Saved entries
☆ ☆ ☆ ☆ ☆

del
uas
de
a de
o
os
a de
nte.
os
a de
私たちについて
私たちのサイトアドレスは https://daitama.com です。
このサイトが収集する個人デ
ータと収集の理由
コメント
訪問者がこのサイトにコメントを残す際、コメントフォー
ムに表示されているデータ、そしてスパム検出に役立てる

☆ ☆ ☆ ☆ ☆

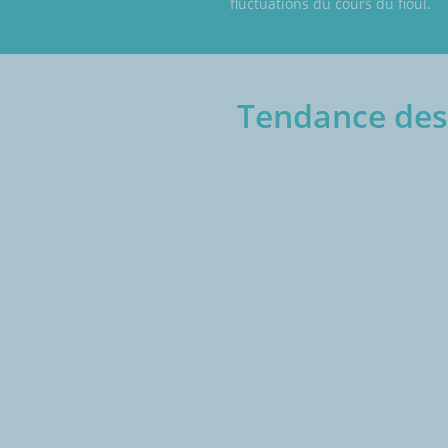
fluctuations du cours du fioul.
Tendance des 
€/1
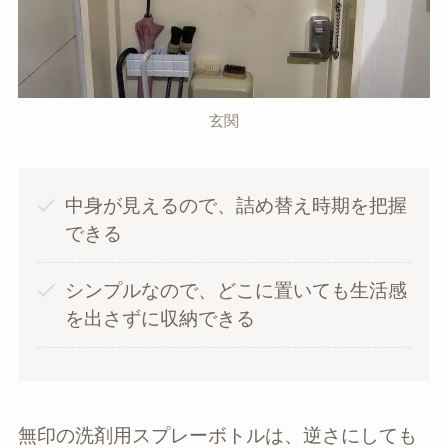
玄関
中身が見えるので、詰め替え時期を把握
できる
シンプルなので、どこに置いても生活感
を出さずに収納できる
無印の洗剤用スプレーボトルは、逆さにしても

☆ ☆ ☆ ☆ ☆

Of the entries above, repeat exactly the lines from the line with "訪問者がこのサイトにコメントを残す際、コメントフォー" through the line with "ムに表示されているデータ、そしてスパム検出に役立てる", both of them included.

WRITTEN RESPONSE
訪問者がこのサイトにコメントを残す際、コメントフォー
ムに表示されているデータ、そしてスパム検出に役立てる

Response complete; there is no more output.